Page excerpt.
◆ ◆ ◆ ◆ ◆ ◆ ◆
SnarfCode/.kiro/specs/iac-reverse-engineering/requirements.md

# Requirements Document

## Introduction

This feature provides tooling to reverse engineer Infrastructure as Code (IaC) definitions from existing live infrastructure. The tool connects to cloud providers and on-premises infrastructure APIs, discovers deployed resources, maps their configurations and relationships, and generates well-structured Terraform (or other IaC format) code that accurately represents the current state. This enables teams to bring unmanaged ("ClickOps") infrastructure under version-controlled IaC management.

## Glossary

- **Scanner**: The component responsible for connecting to infrastructure APIs and discovering deployed resources
- **Resource_Mapper**: The component that maps discovered infrastructure resources to their IaC equivalents
- **Code_Generator**: The component that produces IaC source files from mapped resource definitions
- **State_Builder**: The component that generates IaC state files to align generated code with existing resources
- **Dependency_Resolver**: The component that analyzes relationships between resources and determines dependency ordering
- **Provider**: A cloud or infrastructure platform (e.g., AWS, Azure, GCP, VMware, Proxmox) from which resources are discovered
- **Resource**: A single infrastructure component (e.g., VM, network, load balancer, DNS record) managed by a Provider
- **IaC_Output**: The generated Infrastructure as Code files including resource definitions, variable declarations, and state files
- **Scan_Profile**: A configuration that defines which Provider, credentials, regions, and resource filters to use during scanning

## Requirements

### Requirement 1: Infrastructure Discovery

**User Story:** As an infrastructure engineer, I want to scan my existing infrastructure and discover all deployed resources, so that I have a complete inventory to convert into IaC.
◆ ◆ ◆ ◆ ◆ ◆ ◆
What is being asked.
Answer these questions from the requirements document:
1. What informal name does the introduction give to unmanaged infrastructure?
2. Which component produces IaC source files from mapped resource definitions?
3. What role does the user story for Requirement 1 name?
The items have no part in this exercise.
◆ ◆ ◆ ◆ ◆ ◆ ◆
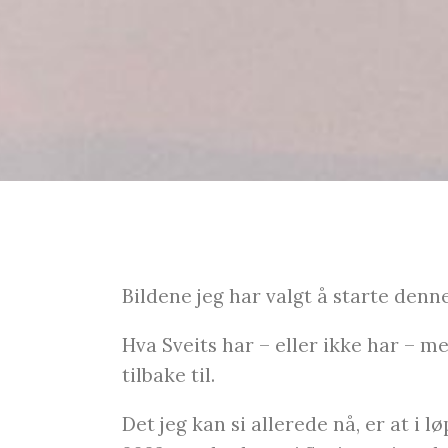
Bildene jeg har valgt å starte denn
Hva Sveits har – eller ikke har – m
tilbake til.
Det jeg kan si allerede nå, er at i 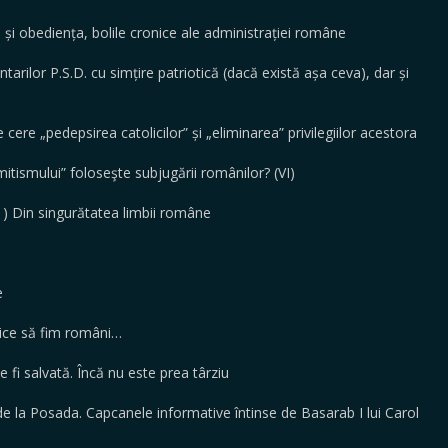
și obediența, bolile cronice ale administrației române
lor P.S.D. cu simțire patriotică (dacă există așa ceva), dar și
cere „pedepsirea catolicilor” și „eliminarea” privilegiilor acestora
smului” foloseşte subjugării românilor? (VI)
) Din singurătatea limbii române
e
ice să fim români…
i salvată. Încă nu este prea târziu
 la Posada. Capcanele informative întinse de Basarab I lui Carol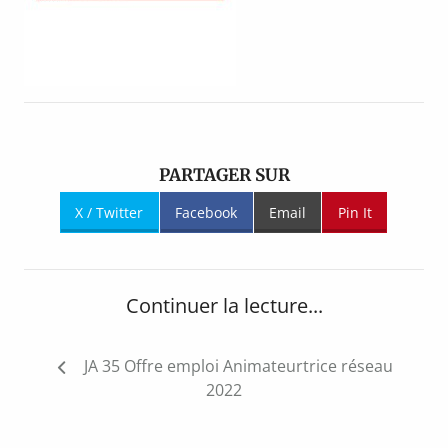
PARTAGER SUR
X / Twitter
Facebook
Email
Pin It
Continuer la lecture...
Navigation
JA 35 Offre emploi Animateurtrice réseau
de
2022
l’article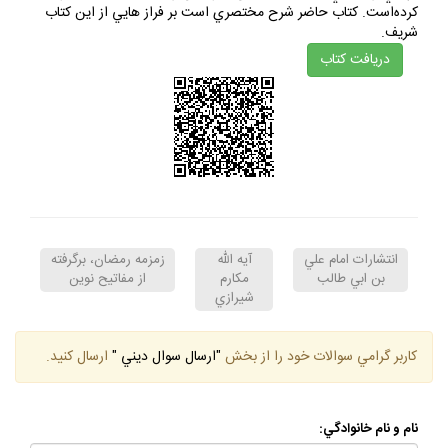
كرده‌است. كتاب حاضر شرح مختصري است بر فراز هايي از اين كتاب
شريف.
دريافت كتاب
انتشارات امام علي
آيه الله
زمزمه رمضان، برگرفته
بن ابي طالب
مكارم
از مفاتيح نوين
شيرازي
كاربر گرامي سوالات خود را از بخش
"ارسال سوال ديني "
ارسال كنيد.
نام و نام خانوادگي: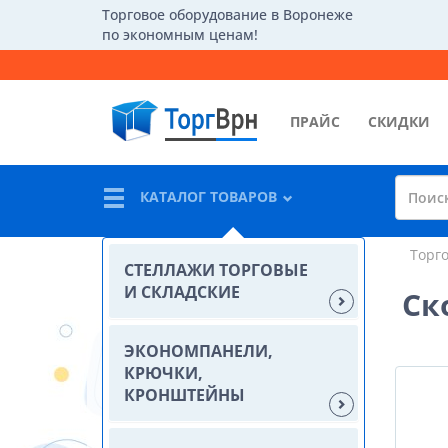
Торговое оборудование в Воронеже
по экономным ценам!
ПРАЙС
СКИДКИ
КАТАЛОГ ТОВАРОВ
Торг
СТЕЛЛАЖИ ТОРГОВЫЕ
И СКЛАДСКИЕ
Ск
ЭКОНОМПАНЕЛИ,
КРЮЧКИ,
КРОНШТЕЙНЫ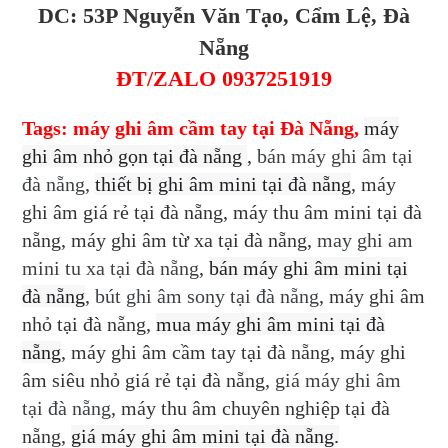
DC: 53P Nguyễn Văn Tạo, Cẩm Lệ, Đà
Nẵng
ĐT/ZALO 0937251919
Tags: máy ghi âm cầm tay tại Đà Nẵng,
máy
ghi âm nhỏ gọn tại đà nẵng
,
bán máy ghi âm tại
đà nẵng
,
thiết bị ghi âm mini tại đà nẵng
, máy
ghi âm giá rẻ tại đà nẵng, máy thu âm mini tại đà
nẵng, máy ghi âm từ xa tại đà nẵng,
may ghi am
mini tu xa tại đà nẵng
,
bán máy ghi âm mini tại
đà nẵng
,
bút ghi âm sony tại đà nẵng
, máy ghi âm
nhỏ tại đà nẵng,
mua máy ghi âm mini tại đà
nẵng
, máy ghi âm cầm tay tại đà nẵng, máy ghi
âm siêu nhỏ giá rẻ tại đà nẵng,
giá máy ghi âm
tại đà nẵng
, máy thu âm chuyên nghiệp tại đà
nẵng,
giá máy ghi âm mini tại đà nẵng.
◆ ◆ ◆ ◆ ◆ ◆ ◆
Response area.
1. "ClickOps"
2. The Code_Generator
3. An infrastructure engineer